Nevertheless, Lyons struck a nerve with me and picked at a scab that has been bugging me ever since I was fired from a church I had served for nearly ten years. I have struggled mightily with God and wrestled with the Lord by my own Jabbok for nearly two years trying to understand how I could serve Him outside the pulpit—the very place I believe, even now, I was called to serve. Yet when Lyons told the story of his son’s Down syndrome (105-108), I was moved deeply, not in mere emotion, but with an energy and determination to press on in my new calling (Special Education). And when he told the story of how some pastors are deliberately moving into urban centers and ‘incarnating Christ’s love at the heart of culture’ (201), I was motivated to work harder to finish my career change—which has already taken me away from a formal pulpit—and get on with the work I now believe I have been called to do (to eventually move into such an urban center).
Truth is, this book was very personal because I continue to see, in book after book, God’s affirmation and confirmation, that there is service in His Kingdom apart from a pulpit on Sunday mornings.
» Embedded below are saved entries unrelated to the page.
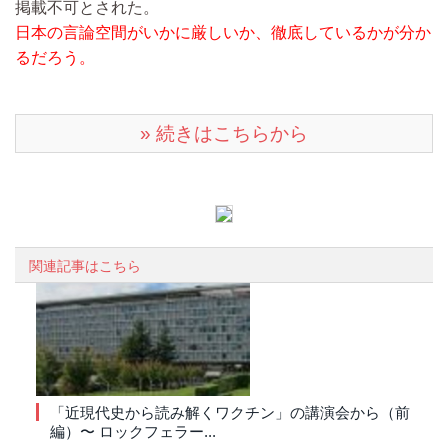
掲載不可とされた。
日本の言論空間がいかに厳しいか、徹底しているかが分か
るだろう。
» 続きはこちらから
関連記事はこちら
「近現代史から読み解くワクチン」の講演会から（前
編）〜 ロックフェラー...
Lyons wrote, in what might be the best couple of sentences in the entire book: “[The next Christians] have finally recovered what many who have gone before them always understood about the faith: namely, that the Christian view of the world informs everything, that the Gospel runs deep, and that the way of Jesus demands we give our lives in service to others. Jesus’s atonement was not only meant to be a simple ticket to heaven—it carried consequence for how Christians live their lives on earth today” (201). I have heard this before, read it before, preached it before—and Lyons is right, not because I believe him, but because he believes Jesus. Too many Christians live like all that matters is thing we were told not to worry about: “Why do you stand here looking at the sky?” the angel asked (Acts 1:11). In other words, “Get your head out of the clouds, get back to Jerusalem, and get ready to be empowered to be Jesus to the world.”
And thus we come back to Karl Barth, writing nearly 80 years ago, who said that if we are to take ourselves seriously as the church, then we need to be doing the things we are supposed to be doing, the things we are charged to do by Jesus himself: “If you want to be perfect, go, sell your possessions and give to the poor, and you will have treasure in heaven. Then come, follow me….Love the Lord your God with all your heart, and with all your soul and with all your mind…and Love your neighbor as yourself” (Matthew 19:21; 22:37, 39).
Where has Jesus called us to love right now? Who has he called me to love right here? How has he called me to love those who are in the places where I find myself each day? In what way has the Gospel informed my life? How deep does the Gospel run in my life? How am I serving others?